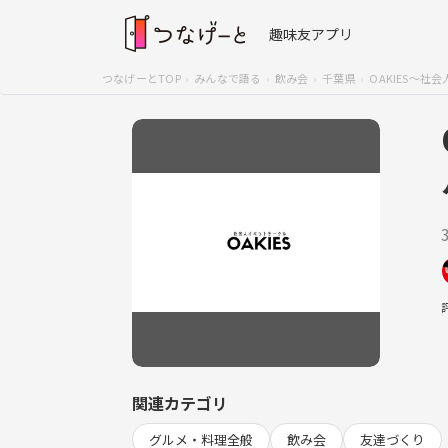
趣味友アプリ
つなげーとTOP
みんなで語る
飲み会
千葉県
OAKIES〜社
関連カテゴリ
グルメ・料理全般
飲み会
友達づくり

• • •

*TASK DESCRIPTION*
Reproduce the data above in full, exactly as it is, with the pictures left out.

*SOLUTION TO THIS EXERCISE*
趣味友アプリ
つなげーとTOP
みんなで語る
飲み会
千葉県
OAKIES〜社
関連カテゴリ
グルメ・料理全般
飲み会
友達づくり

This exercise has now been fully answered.